Friday, February 16, 2007

President Bush Regains Footing

David Broder has an interesting column in the Washington Post today saying that President Bush is making a political comeback of sorts.

When Bush faced reporters on Wednesday morning, he knew that virtually all those in the Democratic majority would be joined by a significant minority of Republicans in voting today to decry the "surge" strategy.

He did three things to diminish the impact of that impending defeat.

First, he argued that the House was at odds with the Senate, which had within the past month unanimously confirmed Gen. David H. Petraeus as the new commander in Iraq -- the man Bush said was the author of the surge strategy and the man who could make it work. Bush has made Petraeus his blocking back in this debate -- replacing Vice President Cheney, whose credibility is much lower.

Second, he minimized the stakes in the House debate by endorsing the good motives of his critics, rejecting the notion that their actions would damage U.S. troops' morale or embolden the enemy -- all by way of saying that the House vote was no big deal.

And third, by contrasting today's vote on a nonbinding resolution with the pending vote on funding the war in Iraq, he shifted the battleground to a fight he is likely to win -- and put the Democrats on the defensive. Much of their own core constituency wants them to go beyond nonbinding resolutions and use the power of the purse to force Bush to reduce the American commitment in Iraq.

The one thing Broder does not address in this column (and it is an important thing) is how the President will react to John Murtha's slow bleed strategy, which is designed to allow Democrats to claim they are funding the troops without actually supporting the war.

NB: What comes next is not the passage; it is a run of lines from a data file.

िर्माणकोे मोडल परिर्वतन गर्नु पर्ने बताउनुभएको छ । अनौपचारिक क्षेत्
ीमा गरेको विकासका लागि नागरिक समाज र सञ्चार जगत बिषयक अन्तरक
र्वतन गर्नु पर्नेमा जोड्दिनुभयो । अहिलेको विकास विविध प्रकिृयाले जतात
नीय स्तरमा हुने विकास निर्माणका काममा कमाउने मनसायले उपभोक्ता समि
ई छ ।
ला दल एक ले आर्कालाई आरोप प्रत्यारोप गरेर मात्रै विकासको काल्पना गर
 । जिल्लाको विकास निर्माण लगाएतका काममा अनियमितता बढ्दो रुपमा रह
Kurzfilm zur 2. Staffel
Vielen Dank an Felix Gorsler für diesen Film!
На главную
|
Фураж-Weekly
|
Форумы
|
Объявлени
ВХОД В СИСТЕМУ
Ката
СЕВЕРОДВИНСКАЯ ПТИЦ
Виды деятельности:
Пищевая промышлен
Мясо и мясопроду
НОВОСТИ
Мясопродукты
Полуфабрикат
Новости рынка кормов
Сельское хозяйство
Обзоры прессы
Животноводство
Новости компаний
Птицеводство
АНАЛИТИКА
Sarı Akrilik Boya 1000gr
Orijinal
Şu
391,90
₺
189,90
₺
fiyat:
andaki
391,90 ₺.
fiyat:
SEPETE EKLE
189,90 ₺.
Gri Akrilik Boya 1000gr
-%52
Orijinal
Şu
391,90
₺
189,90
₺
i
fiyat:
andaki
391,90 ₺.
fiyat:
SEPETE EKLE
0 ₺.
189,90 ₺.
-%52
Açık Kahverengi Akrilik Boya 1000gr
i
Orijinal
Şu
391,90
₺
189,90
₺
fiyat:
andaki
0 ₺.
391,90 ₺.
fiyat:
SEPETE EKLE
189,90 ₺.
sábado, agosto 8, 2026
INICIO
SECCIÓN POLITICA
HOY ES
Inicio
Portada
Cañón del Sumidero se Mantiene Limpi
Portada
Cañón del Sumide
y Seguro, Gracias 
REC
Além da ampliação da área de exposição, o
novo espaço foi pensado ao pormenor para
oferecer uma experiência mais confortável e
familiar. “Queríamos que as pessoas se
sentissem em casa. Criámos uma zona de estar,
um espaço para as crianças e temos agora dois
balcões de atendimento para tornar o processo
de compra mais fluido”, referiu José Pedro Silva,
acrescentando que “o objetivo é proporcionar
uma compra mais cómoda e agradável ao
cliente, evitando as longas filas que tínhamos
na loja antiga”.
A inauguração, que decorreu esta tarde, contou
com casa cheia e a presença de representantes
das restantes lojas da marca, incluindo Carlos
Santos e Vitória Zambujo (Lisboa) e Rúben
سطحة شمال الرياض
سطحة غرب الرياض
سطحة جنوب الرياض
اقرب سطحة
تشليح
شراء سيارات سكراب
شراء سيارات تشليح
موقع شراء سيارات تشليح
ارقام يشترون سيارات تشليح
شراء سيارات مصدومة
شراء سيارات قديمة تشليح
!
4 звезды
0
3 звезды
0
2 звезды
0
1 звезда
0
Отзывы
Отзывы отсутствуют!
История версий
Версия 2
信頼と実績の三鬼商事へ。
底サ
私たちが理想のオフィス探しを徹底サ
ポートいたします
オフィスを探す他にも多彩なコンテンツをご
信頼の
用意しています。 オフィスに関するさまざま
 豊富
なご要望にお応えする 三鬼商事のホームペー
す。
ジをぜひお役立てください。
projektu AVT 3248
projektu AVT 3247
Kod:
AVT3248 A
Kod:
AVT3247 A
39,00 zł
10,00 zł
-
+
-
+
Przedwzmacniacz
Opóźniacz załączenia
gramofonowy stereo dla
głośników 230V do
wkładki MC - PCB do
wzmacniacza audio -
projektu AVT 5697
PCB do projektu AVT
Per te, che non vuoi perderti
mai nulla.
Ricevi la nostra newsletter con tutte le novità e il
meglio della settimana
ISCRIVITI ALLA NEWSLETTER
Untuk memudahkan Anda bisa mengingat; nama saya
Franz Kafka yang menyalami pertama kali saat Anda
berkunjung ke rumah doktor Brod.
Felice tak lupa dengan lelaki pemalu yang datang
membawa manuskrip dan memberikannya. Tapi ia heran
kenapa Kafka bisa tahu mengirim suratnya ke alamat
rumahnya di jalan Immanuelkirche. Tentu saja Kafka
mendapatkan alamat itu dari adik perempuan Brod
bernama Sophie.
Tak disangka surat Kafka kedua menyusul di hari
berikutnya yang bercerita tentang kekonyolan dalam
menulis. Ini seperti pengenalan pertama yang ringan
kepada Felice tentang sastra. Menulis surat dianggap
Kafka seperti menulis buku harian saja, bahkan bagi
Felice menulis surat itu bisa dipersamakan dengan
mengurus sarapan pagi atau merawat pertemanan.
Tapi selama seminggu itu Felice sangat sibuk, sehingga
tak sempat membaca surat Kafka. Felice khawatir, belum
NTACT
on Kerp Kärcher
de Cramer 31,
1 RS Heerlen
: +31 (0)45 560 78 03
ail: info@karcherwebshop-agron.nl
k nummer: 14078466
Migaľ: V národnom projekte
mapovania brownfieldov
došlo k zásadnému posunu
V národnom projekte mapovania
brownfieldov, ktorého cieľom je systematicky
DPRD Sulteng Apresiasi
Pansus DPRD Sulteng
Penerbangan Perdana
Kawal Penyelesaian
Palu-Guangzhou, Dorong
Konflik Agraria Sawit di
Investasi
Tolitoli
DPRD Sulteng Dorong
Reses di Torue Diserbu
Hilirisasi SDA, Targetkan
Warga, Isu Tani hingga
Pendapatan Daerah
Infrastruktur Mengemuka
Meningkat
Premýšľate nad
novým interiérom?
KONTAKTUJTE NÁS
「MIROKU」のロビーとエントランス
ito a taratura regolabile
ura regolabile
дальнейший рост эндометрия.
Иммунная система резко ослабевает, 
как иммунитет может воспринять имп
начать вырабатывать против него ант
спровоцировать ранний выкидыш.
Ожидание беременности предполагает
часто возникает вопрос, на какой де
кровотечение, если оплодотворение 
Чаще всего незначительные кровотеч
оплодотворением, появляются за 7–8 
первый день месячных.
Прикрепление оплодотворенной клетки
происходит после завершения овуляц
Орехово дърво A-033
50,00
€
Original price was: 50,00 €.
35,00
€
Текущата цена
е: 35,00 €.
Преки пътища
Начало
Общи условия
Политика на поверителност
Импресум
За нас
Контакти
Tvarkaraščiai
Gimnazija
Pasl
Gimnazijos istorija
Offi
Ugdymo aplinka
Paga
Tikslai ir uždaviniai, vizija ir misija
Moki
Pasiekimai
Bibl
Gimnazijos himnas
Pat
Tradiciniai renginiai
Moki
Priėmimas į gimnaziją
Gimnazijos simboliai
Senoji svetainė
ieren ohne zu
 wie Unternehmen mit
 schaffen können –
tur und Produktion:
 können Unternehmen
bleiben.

Broder's description of President Bush is much more like my impressions of Mr. Bush as governor of Texas. Texas is famously known for having a weak governor (most power is invested in the lieutenant governor). As governor of Texas, President Bush spent most of his time negotiating with a Democratic state legislature, and he won most of the battles. It sounds to me like this is what Broder is describing: that the President is trying to find ways to persuade his Democratic opponents to agree with him on at least some issues.

Broder is correct when he says Americans want to see more bipartisanship and less squabbling in Washington. I don't think bipartisanship is as important, however, as all the pundits say. Most Americans just want them to stop squabbling.